課題の指示 =>
IBM i Merlinに関する記事を、最後の文の直後から書き継いでください。

---------- 本文 ----------

メニューボタン
IBMi海外記事2022.08.09

POWERUpで浮かび上がったIBM i Merlinについての詳細情報

Alex Woodie 著

IBMが先月のIBM i 7.5のリリースとともに発表したDevOpsオファリングであるIBM i Merlinの全体像が徐々に明らかにされつつあるようです。先週、開催されたCOMMONの年次POWERUpカンファレンスで明らかになった最も興味深いことは、Merlinは、必ずしもアプリケーション開発に限られるものではなく、今後、このプラットフォームに様々な機能を提供するための媒体になるということでした。

IBM i Modernization Engine for Lifecycle Integration(すなわちMerlin)は、 IBMからの新規オファリングです。このソフトウェアは、最初のバージョンとしてリリースされたものであり、ユーザーが、ブラウザベースの統合開発環境(IDE)であるVS Codeのオープンソース バージョンを通じて、ILE言語でIBM i アプリケーションを開発することを可能にします。

具体的には、Merlinでは、 Microsoft社オリジナルのVS Codeのオープンソース バージョンである Eclipse Theiaと、Kubernetes環境でIDEの作成、管理、およびオーケストレーションを行うワークプレイス サーバーを提供する Eclipse Cheが使用されています。

---------- 元資料 ----------

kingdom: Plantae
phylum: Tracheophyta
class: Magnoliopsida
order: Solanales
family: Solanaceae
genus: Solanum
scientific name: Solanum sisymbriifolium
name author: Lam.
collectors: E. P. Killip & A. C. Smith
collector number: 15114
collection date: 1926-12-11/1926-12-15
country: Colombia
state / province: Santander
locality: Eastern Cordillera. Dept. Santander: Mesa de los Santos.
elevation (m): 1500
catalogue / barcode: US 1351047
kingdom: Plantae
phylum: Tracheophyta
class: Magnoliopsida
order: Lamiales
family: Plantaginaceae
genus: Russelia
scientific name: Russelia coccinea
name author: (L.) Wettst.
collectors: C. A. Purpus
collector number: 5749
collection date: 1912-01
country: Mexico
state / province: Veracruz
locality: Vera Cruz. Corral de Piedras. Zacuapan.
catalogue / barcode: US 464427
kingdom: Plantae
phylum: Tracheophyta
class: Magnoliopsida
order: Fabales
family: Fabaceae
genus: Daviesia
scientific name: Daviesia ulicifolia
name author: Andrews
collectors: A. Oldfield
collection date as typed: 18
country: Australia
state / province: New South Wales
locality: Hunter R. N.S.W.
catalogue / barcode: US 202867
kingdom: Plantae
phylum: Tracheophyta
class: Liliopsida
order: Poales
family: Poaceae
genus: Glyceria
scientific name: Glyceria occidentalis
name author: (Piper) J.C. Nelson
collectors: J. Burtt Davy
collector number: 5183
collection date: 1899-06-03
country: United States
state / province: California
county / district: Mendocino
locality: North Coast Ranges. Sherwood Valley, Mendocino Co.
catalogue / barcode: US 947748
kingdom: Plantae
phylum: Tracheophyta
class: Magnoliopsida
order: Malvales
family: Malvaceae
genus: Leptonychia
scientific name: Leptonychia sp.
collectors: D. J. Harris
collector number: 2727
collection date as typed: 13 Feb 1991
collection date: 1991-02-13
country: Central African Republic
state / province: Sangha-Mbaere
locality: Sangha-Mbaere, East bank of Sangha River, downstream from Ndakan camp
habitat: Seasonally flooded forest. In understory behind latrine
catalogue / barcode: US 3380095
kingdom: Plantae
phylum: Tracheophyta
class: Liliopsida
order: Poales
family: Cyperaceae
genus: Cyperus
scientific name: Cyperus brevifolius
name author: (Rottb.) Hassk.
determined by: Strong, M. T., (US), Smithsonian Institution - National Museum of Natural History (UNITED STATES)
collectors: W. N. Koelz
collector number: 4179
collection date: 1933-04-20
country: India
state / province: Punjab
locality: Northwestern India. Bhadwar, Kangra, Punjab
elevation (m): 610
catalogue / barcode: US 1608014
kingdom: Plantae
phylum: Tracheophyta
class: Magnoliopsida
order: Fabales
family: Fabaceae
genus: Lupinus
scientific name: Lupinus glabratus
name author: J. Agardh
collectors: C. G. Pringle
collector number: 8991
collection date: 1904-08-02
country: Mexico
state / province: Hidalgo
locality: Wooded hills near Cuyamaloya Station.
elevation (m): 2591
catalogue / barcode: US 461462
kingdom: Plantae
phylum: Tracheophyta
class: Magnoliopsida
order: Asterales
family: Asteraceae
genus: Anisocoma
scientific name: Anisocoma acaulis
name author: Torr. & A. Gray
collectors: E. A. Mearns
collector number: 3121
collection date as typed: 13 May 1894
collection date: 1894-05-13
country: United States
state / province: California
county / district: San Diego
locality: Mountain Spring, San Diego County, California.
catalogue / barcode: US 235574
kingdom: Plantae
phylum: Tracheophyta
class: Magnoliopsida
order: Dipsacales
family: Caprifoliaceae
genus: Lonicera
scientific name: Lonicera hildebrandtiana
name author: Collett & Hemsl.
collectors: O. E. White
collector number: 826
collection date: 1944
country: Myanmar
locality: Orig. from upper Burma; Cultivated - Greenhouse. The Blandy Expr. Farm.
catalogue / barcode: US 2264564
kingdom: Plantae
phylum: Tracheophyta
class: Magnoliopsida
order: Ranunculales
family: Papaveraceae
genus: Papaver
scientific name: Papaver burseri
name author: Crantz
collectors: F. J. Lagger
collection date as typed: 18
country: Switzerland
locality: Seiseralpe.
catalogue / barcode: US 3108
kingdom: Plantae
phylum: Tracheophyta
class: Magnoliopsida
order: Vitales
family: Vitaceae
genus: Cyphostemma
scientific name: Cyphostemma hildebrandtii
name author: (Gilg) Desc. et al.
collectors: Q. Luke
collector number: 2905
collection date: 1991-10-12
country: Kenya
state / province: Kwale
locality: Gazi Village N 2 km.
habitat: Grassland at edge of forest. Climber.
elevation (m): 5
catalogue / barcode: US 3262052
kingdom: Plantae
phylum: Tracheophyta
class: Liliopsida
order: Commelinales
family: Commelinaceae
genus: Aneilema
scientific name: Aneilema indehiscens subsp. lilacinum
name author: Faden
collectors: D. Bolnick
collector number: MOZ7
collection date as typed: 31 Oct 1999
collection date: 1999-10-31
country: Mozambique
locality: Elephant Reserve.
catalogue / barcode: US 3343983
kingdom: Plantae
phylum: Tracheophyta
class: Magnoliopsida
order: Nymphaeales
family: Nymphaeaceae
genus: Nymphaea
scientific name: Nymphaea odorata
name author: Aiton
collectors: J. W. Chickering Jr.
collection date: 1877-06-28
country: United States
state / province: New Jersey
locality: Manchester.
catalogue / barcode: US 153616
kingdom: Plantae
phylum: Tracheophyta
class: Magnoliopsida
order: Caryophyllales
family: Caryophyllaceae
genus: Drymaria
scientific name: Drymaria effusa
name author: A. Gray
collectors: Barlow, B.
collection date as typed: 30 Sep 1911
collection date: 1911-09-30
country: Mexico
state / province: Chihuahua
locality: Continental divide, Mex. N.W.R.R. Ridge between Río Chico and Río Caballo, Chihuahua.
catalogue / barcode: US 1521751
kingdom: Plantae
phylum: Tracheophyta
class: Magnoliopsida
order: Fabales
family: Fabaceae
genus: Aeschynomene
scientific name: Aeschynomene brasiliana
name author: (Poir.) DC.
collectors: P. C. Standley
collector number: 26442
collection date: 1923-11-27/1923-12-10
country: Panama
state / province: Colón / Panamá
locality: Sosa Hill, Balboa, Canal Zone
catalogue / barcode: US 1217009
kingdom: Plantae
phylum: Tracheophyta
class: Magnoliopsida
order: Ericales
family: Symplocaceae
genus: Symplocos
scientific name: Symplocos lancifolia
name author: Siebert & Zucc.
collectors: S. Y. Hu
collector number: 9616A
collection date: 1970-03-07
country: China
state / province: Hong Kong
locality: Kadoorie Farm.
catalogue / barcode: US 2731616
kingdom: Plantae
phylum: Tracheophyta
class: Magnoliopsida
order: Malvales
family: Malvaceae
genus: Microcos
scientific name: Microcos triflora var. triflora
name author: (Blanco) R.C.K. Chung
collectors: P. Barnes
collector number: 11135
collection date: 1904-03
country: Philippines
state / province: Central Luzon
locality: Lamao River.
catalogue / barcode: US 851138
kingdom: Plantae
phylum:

----------

演習結果 =>
それらのオープンソース コンポーネントに加えて、Merlinには、 ARCAD Software社製のソフトウェアが組み込まれています。ARCAD社からMerlinに提供されたものとしては、Transformerと呼ばれるRPG変換ツール(IBMによってConverterへと名称変更)、ARCAD社の影響分析ツールのObserver、 Git コード リポジトリとIBM i を統合するためのARCAD社のソフトウェア、およびARCAD社のビルド管理ソフトウェアがあり、4つの領域に及んでいます。IBMは、独自の統合コードを開発して、CI/CD(継続的インテグレーション/継続的デプロイメント)パイプラインを作成および実行するためのオープンソース プロジェクトである Jenkinsのサポートを組み込みました。これは、現在のMerlinで、大きな注目を集めている機能です。

IBM i のショップに問題を引き起こしかねない、Merlinの大きな技術的要件の1つは、Linux上で稼働するKubernetesベースのコンテナ管理システムである、 Red Hat OpenShiftです。IBM i 担当CTO兼チーフ アーキテクトのSteve Will氏は、OpenShiftがIBM i 顧客にいくつかの問題をもたらすことになるのは間違いないと述べます。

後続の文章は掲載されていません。